Food on Screen: taste of Western Part. 1
In 1903, the American frontier was officially closed and the western genre arrived in cinemas with the film The Great Train Robbery (Edwin S. Porter).
It was the first time that audiences had seen a cowboy on the big screen, not to mention his horse, the food he ate and all the legends that surrounded him.
Coffee, beans, meat, sourdough and stew: the five essential elements of a typical Western meal.
Coffee is the only item that a cowboy will ever share. The rest is jealously guarded because there is never enough food to satisfy a cowboy’s hunger.
In films like Seven Men from Now (Budd Boetticher, 1957) or Johnny Guitar (Nicholas Ray, 1954), coffee is represented as a hero’s best friend when it comes to relaxing. It is no coincidence that in his latest film The Hateful Eight, Tarantino chose coffee to take advantage of a dangerous moment of distraction. A cup of the hot black drink is for when Cowboys are enjoying a break from their adventurous lives. That is why we always see coffee consumed in specific places such as the camp or at home.
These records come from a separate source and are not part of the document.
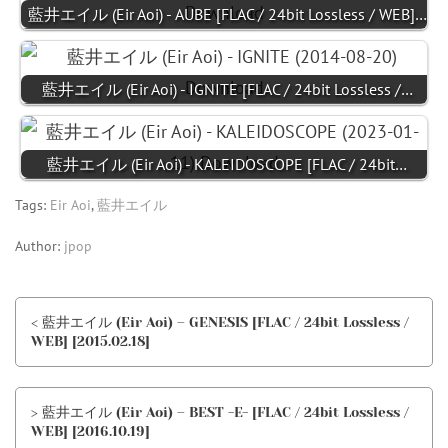
藍井エイル (Eir Aoi) - AUBE [FLAC / 24bit Lossless / WEB]…
藍井エイル (Eir Aoi) - IGNITE [FLAC / 24bit Lossless /…
藍井エイル (Eir Aoi) - KALEIDOSCOPE [FLAC / 24bit…
Tags:
Eir Aoi
,
藍井エイル
Author:
jpop
< 藍井エイル (Eir Aoi) – GENESIS [FLAC / 24bit Lossless /
WEB] [2015.02.18]
> 藍井エイル (Eir Aoi) – BEST -E- [FLAC / 24bit Lossless /
WEB] [2016.10.19]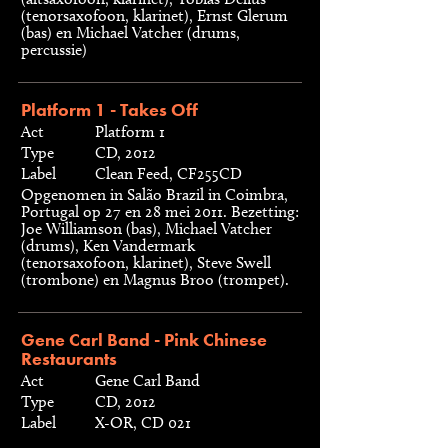
(tenorsaxofoon, klarinet), Ernst Glerum
(bas) en Michael Vatcher (drums,
percussie)
Platform 1 - Takes Off
Act
Platform 1
Type
CD, 2012
Label
Clean Feed, CF255CD
Opgenomen in Salão Brazil in Coimbra,
Portugal op 27 en 28 mei 2011. Bezetting:
Joe Williamson (bas), Michael Vatcher
(drums), Ken Vandermark
(tenorsaxofoon, klarinet), Steve Swell
(trombone) en Magnus Broo (trompet).
Gene Carl Band - Pink Chinese
Restaurants
Act
Gene Carl Band
Type
CD, 2012
Label
X-OR, CD 021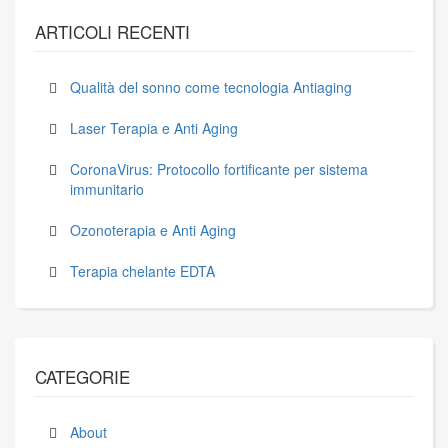
ARTICOLI RECENTI
Qualità del sonno come tecnologia Antiaging
Laser Terapia e Anti Aging
CoronaVirus: Protocollo fortificante per sistema
immunitario
Ozonoterapia e Anti Aging
Terapia chelante EDTA
CATEGORIE
About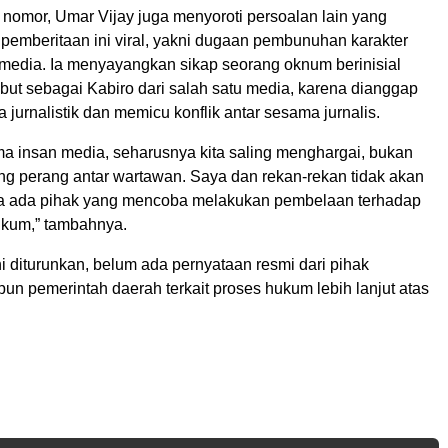
t nomor, Umar Vijay juga menyoroti persoalan lain yang
 pemberitaan ini viral, yakni dugaan pembunuhan karakter
media. Ia menyayangkan sikap seorang oknum berinisial
but sebagai Kabiro dari salah satu media, karena dianggap
 jurnalistik dan memicu konflik antar sesama jurnalis.
a insan media, seharusnya kita saling menghargai, bukan
ng perang antar wartawan. Saya dan rekan-rekan tidak akan
ika ada pihak yang mencoba melakukan pembelaan terhadap
ukum,” tambahnya.
ni diturunkan, belum ada pernyataan resmi dari pihak
un pemerintah daerah terkait proses hukum lebih lanjut atas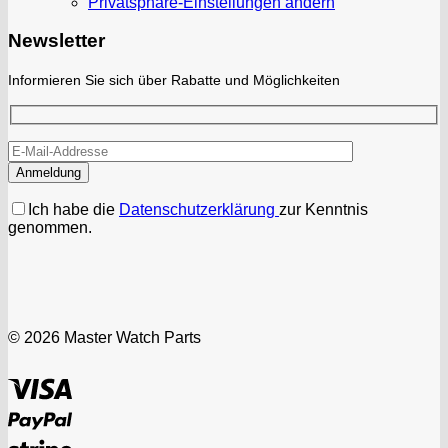
Privatsphäre-Einstellungen ändern
Newsletter
Informieren Sie sich über Rabatte und Möglichkeiten
Ich habe die
Datenschutzerklärung
zur Kenntnis
genommen.
© 2026 Master Watch Parts
Visa
PayPal
Stripe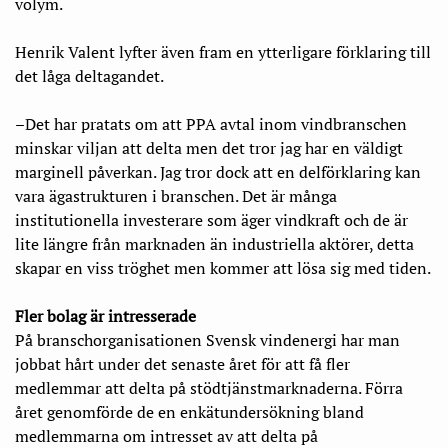
volym.
Henrik Valent lyfter även fram en ytterligare förklaring till
det låga deltagandet.
–Det har pratats om att PPA avtal inom vindbranschen
minskar viljan att delta men det tror jag har en väldigt
marginell påverkan. Jag tror dock att en delförklaring kan
vara ägastrukturen i branschen. Det är många
institutionella investerare som äger vindkraft och de är
lite längre från marknaden än industriella aktörer, detta
skapar en viss tröghet men kommer att lösa sig med tiden.
Fler bolag är intresserade
På branschorganisationen Svensk vindenergi har man
jobbat hårt under det senaste året för att få fler
medlemmar att delta på stödtjänstmarknaderna. Förra
året genomförde de en enkätundersökning bland
medlemmarna om intresset av att delta på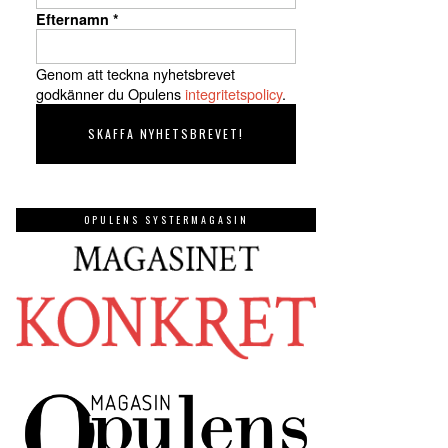
Efternamn
*
Genom att teckna nyhetsbrevet
godkänner du Opulens
integritetspolicy
.
OPULENS SYSTERMAGASIN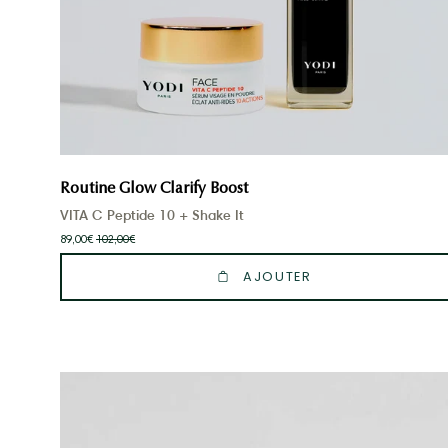
Routine Glow Clarify Boost
VITA C Peptide 10 + Shake It
89,00€
102,00€
AJOUTER
Guasha
et
Huile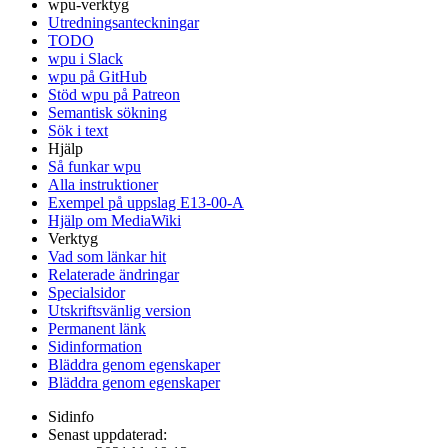
wpu-verktyg
Utredningsanteckningar
TODO
wpu i Slack
wpu på GitHub
Stöd wpu på Patreon
Semantisk sökning
Sök i text
Hjälp
Så funkar wpu
Alla instruktioner
Exempel på uppslag E13-00-A
Hjälp om MediaWiki
Verktyg
Vad som länkar hit
Relaterade ändringar
Specialsidor
Utskriftsvänlig version
Permanent länk
Sidinformation
Bläddra genom egenskaper
Bläddra genom egenskaper
Sidinfo
Senast uppdaterad: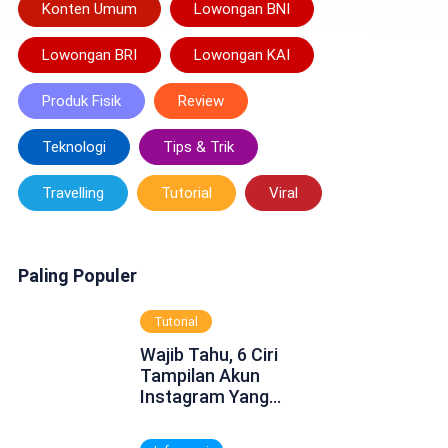
Konten Umum
Lowongan BNI
Lowongan BRI
Lowongan KAI
Produk Fisik
Review
Teknologi
Tips & Trik
Travelling
Tutorial
Viral
Paling Populer
Tutorial
Wajib Tahu, 6 Ciri
Tampilan Akun
Instagram Yang
Dinonaktifkan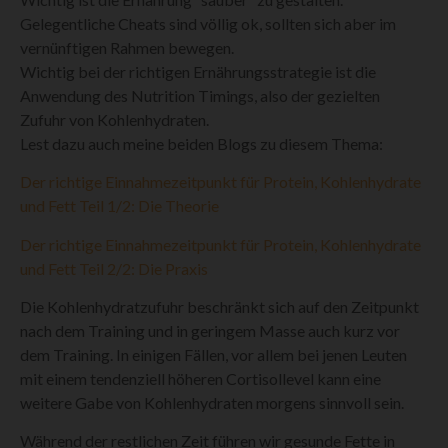
Gelegentliche Cheats sind völlig ok, sollten sich aber im
vernünftigen Rahmen bewegen.
Wichtig bei der richtigen Ernährungsstrategie ist die
Anwendung des Nutrition Timings, also der gezielten
Zufuhr von Kohlenhydraten.
Lest dazu auch meine beiden Blogs zu diesem Thema:
Der richtige Einnahmezeitpunkt für Protein, Kohlenhydrate
und Fett Teil 1/2: Die Theorie
Der richtige Einnahmezeitpunkt für Protein, Kohlenhydrate
und Fett Teil 2/2: Die Praxis
Die Kohlenhydratzufuhr beschränkt sich auf den Zeitpunkt
nach dem Training und in geringem Masse auch kurz vor
dem Training. In einigen Fällen, vor allem bei jenen Leuten
mit einem tendenziell höheren Cortisollevel kann eine
weitere Gabe von Kohlenhydraten morgens sinnvoll sein.
Während der restlichen Zeit führen wir gesunde Fette in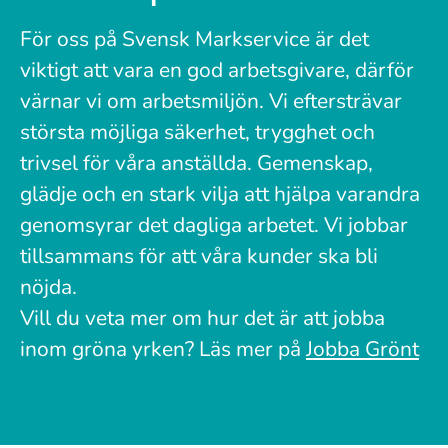
För oss på Svensk Markservice är det
viktigt att vara en god arbetsgivare, därför
värnar vi om arbetsmiljön. Vi eftersträvar
största möjliga säkerhet, trygghet och
trivsel för våra anställda. Gemenskap,
glädje och en stark vilja att hjälpa varandra
genomsyrar det dagliga arbetet. Vi jobbar
tillsammans för att våra kunder ska bli
nöjda.
Vill du veta mer om hur det är att jobba
inom gröna yrken? Läs mer på
Jobba Grönt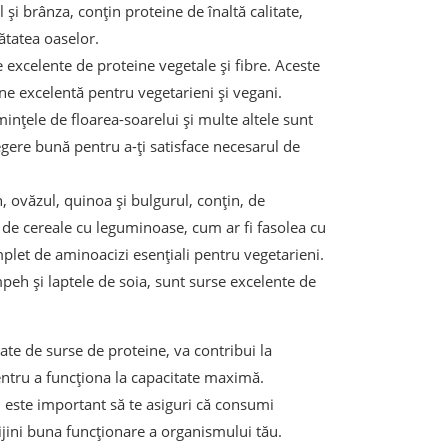
 și brânza, conțin proteine de înaltă calitate,
ătatea oaselor.
 excelente de proteine vegetale și fibre. Aceste
une excelentă pentru vegetarieni și vegani.
ințele de floarea-soarelui și multe altele sunt
egere bună pentru a-ți satisface necesarul de
n, ovăzul, quinoa și bulgurul, conțin, de
 de cereale cu leguminoase, cum ar fi fasolea cu
let de aminoacizi esențiali pentru vegetarieni.
mpeh și laptele de soia, sunt surse excelente de
tate de surse de proteine, va contribui la
entru a funcționa la capacitate maximă.
, este important să te asiguri că consumi
ijini buna funcționare a organismului tău.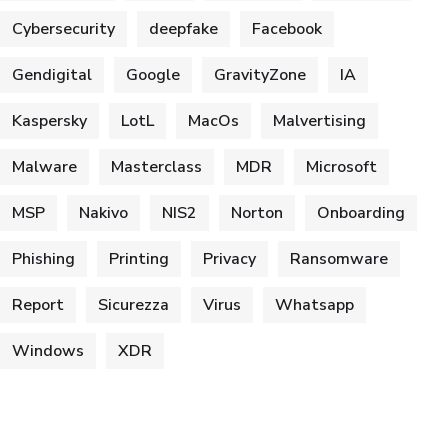
Cybersecurity
deepfake
Facebook
Gendigital
Google
GravityZone
IA
Kaspersky
LotL
MacOs
Malvertising
Malware
Masterclass
MDR
Microsoft
MSP
Nakivo
NIS2
Norton
Onboarding
Phishing
Printing
Privacy
Ransomware
Report
Sicurezza
Virus
Whatsapp
Windows
XDR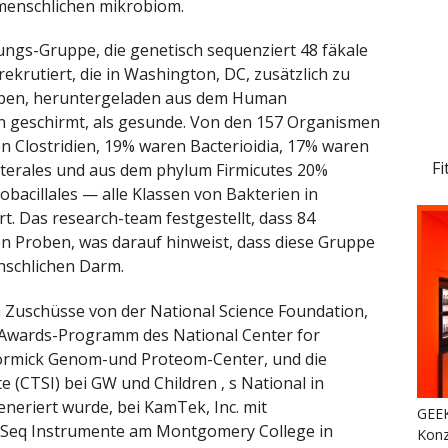
m menschlichen mikrobiom.
ungs-Gruppe, die genetisch sequenziert 48 fäkale
rutiert, die in Washington, DC, zusätzlich zu
oben, heruntergeladen aus dem Human
h geschirmt, als gesunde. Von den 157 Organismen
n Clostridien, 19% waren Bacterioidia, 17% waren
Fi
cterales und aus dem phylum Firmicutes 20%
bacillales — alle Klassen von Bakterien in
t. Das research-team festgestellt, dass 84
 Proben, was darauf hinweist, dass diese Gruppe
nschlichen Darm.
 Zuschüsse von der National Science Foundation,
ce Awards-Programm des National Center for
Cormick Genom-und Proteom-Center, und die
te (CTSI) bei GW und Children ‚ s National in
eriert wurde, bei KamTek, Inc. mit
GEEK
MiSeq Instrumente am Montgomery College in
Konz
Saloons are places for fast consolation, a whisky at the bar before guns start firing. The life of a cowboy is mainly nomadic: they live alone or in caravans. A lot can be deduced about their lives and nutrition from their location. The North is usually home to solitary men and their shotguns: they are hunters and they usually eat their prey. The East is the land of caravans, the home of farmers and their territory conflicts. Vegetables, fruit and cereals grow here which is why they fight over water and boundaries. The West is an abandoned land that only has gold to offer. Cowboys in the West survive on coffee, whisky and lunch meat.
Movies such as The Last Wagon (Delmer Daves, 1956) or Bend of the River (Anthony Mann, 1952), showed life in the caravans. The characters were usually pioneers: former soldiers in search of a new life. They fought against the Indians for years but also learnt a lot from them. In fact, beans, lunch meat and even coffee - a local substitute for tea - are typical Indian provisions (in The Last Hunt - R. Brooks, 1956 - Indians show the pioneers how to smoke bison meat). When pioneers arrive in new territories, they lay the groundwork for agriculture and a new way of eating.
Beans were always associated with the imagery of the cowboy genre, especially Spaghetti Westerns: in Trinity Is Still My Name (Enzo Barboni, 1970), Terence Hill enters a restaurant alone and eats beans directly from the pot. This scene became so famous that an entire generation of Western fans ate beans every day. Their goal? To become real cowboys of course! Terence Hill and his famous friend Bud Spencer brought a national version of the iconic American classic to the Italian and European public. The Spaghetti Western is now a b-genre that is famous across the globe and can namecheck directors including Sergio Leone, Sergio Corbucci and Lucio Fulci, as well as artists such as Ennio Morricone.